**INSTRUÇÃO ESCRITA**
Pode devolver, sem nenhuma alteração, o trecho da seção do documento sobre cultura e cidades que começa em "A primeira mesa" e termina em "logo de início."?

**SEÇÃO DO DOCUMENTO**
━━━━━━━━━━━━━━━━
Durante os dois dias do encontro foram apresentadas experiências de diferentes pontos do planeta que mostram a importância estratégica da cultura para mudanças urbanas, econômicas e sociais. Oito cidades e oito realidades distintas. Medellín (Colômbia), Londres (Inglaterra), Montreal (Canadá), Bilbao (Espanha), Edimburgo (Escócia), Nantes (França), São Paulo e Paraty (Brasil).

Em comum, práticas bem sucedidas de processos de relação com a comunidade por meio da cultura. A troca onde todos ganham, como sugeriu Shaw – nesse caso com o objetivo de tornar as cidades lugares mais criativos.

A primeira mesa tratou das redes de equipamentos culturais. Quem abriu o seminário foi Danilo Santos de Miranda, diretor regional do Sesc São Paulo. “Ao reunirmos ideias, abrimos frestas para percepções subjetivas, descortinamos imagens formadas por olhares diversos e ouvidos plurais, construindo dúvidas e transformando pensamentos”, disse Miranda logo de início.

Em sua fala, para um auditório lotado, ele ressaltou a dimensão cultural do novo conceito de cidade, que avança em todos os continentes há pelo menos duas décadas. Segundo Miranda, essa visão de um espaço urbano voltado ao bem estar, à qualidade de vida e à boa convivência está na essência das ações do Sesc. “O encontro com pessoas é nosso trabalho diário”, afirmou.

Miranda destacou como premissa do encontro debater as contradições suscitadas pelos sentidos da globalização e avanços tecnológicos. “É necessário ampliarmos os olhares para compreender os complexos problemas da atualidade”, disse.

Por uma São Paulo menos arquipélago
A curadora do evento, Ana Carla Fonseca, economista e doutora em Urbanismo, colaboradora deste Cultura e Mercado, salientou a importância da realização do evento na unidade do Sesc Belenzinho por dialogar com a proposta do evento, a de deslocamento de centralidades. “Se ampliarmos nosso mapa mental da cidade, conhecendo outros bairros, podemos dessa união de mapas alcançar uma São Paulo menos arquipélago e mais sistema, em que regiões dialoguem”, afirmou. A curadora acrescentou que, nesse sentido de ação em rede o Sesc São Paulo é o caso mais emblemático.
━━━━━━━━━━━━━━━━
**DADOS DO CONJUNTO**
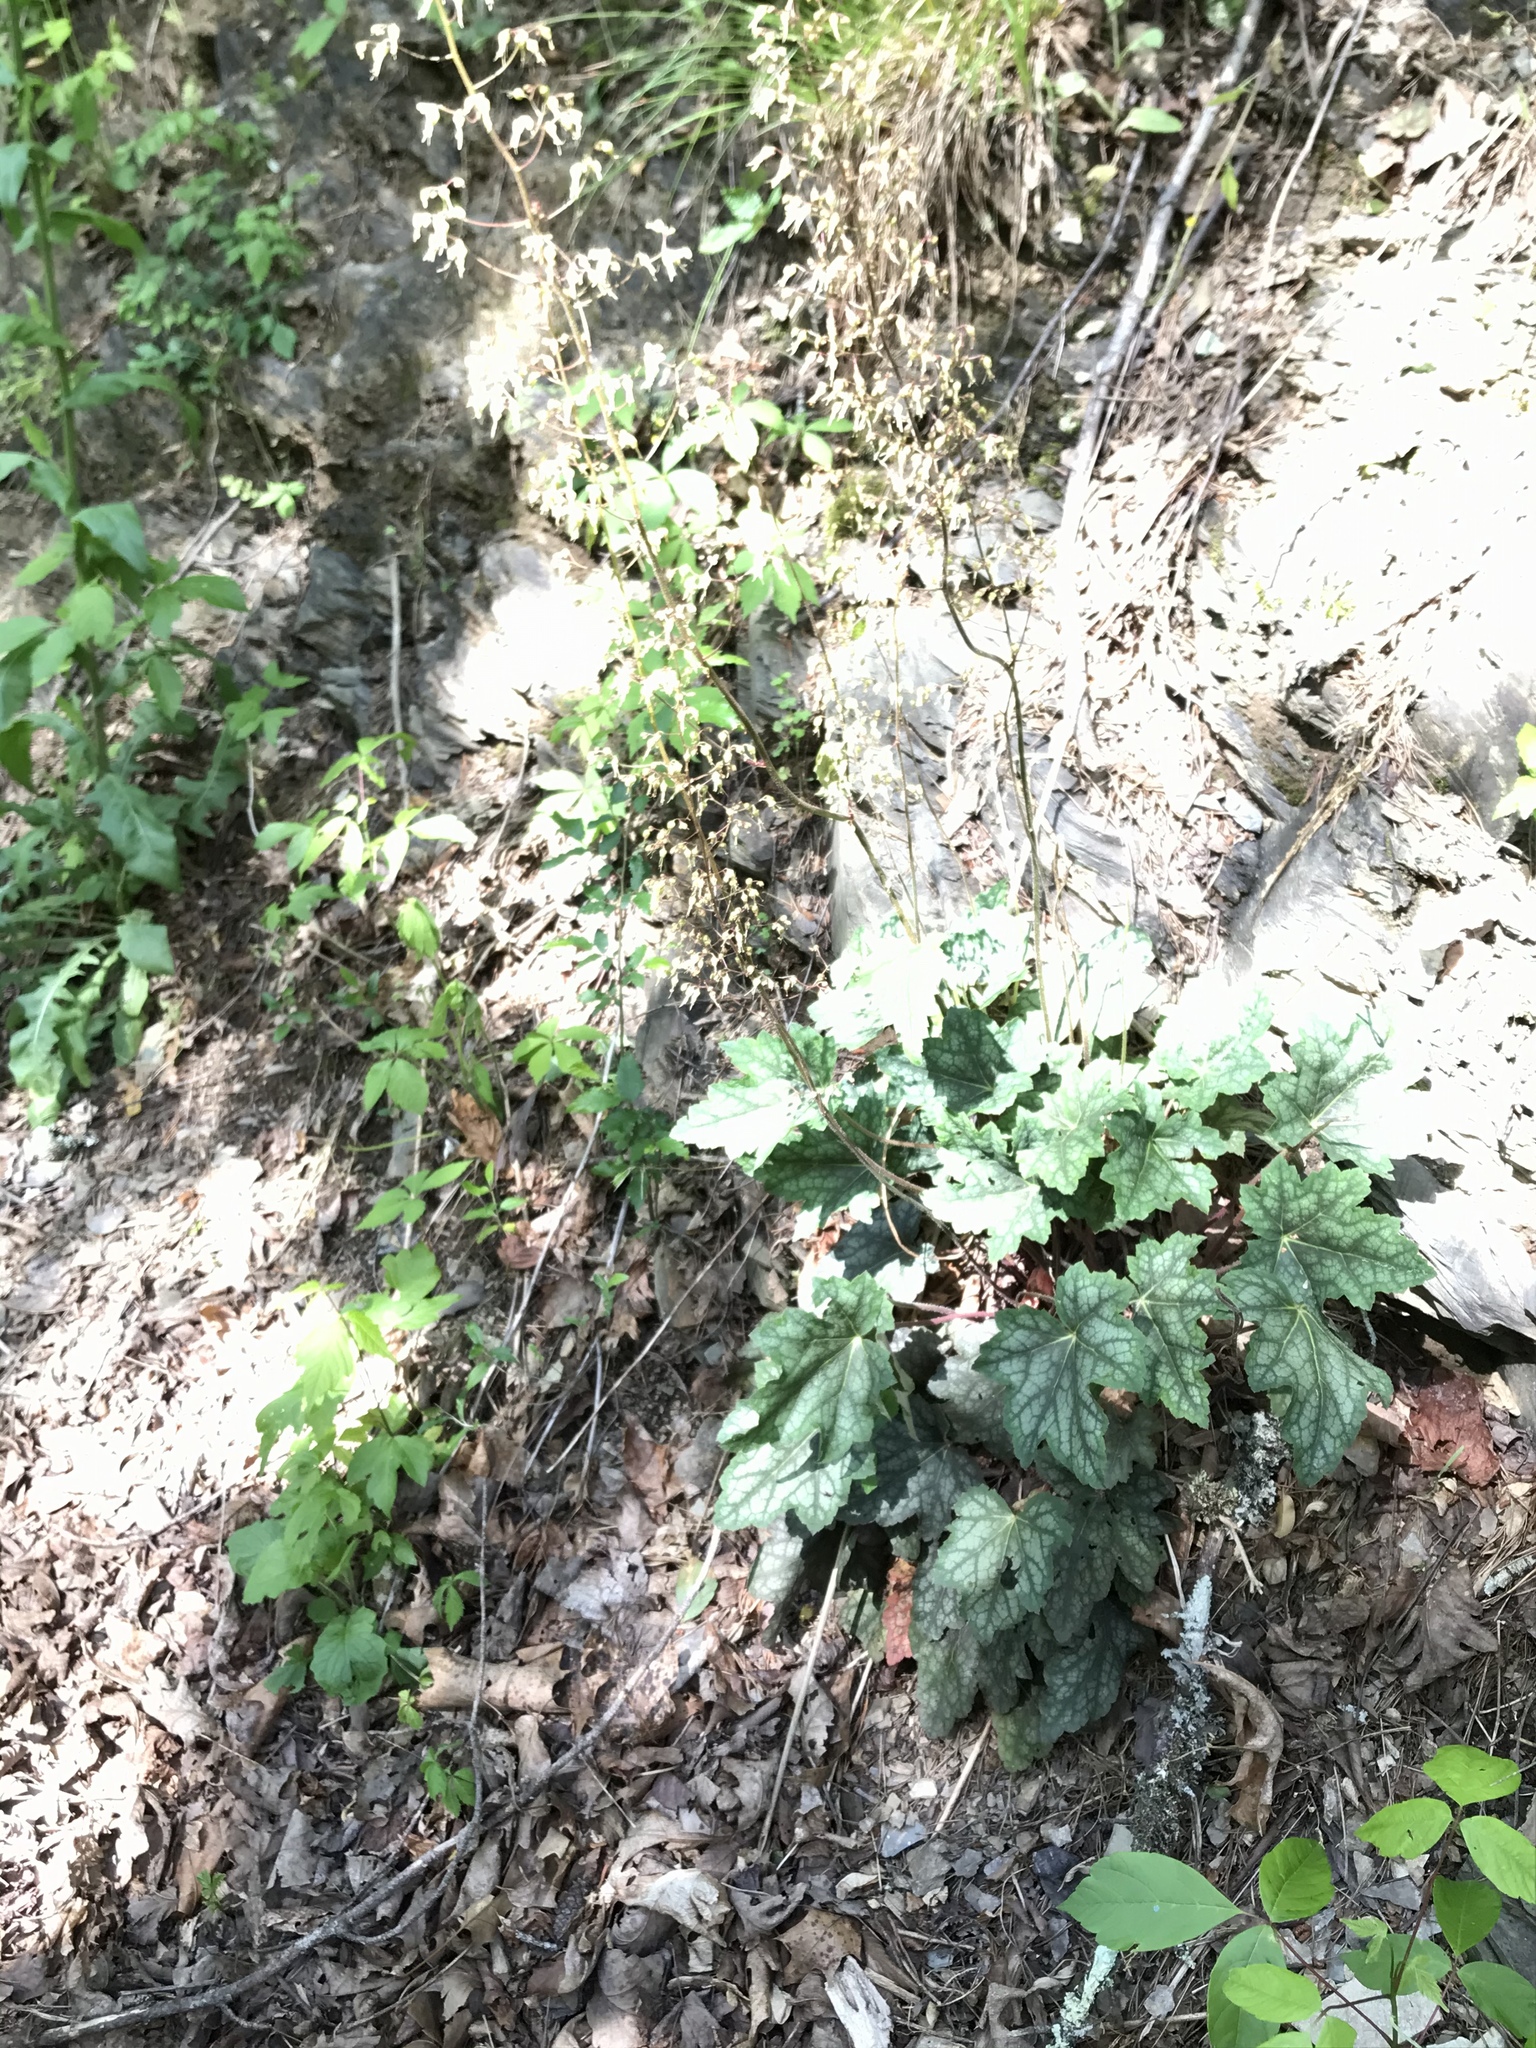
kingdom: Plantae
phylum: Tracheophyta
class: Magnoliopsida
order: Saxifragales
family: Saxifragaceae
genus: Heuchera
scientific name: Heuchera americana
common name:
━━━━━━━━━━━━━━━━
**RESPOSTA DA TAREFA**
A primeira mesa tratou das redes de equipamentos culturais. Quem abriu o seminário foi Danilo Santos de Miranda, diretor regional do Sesc São Paulo. “Ao reunirmos ideias, abrimos frestas para percepções subjetivas, descortinamos imagens formadas por olhares diversos e ouvidos plurais, construindo dúvidas e transformando pensamentos”, disse Miranda logo de início.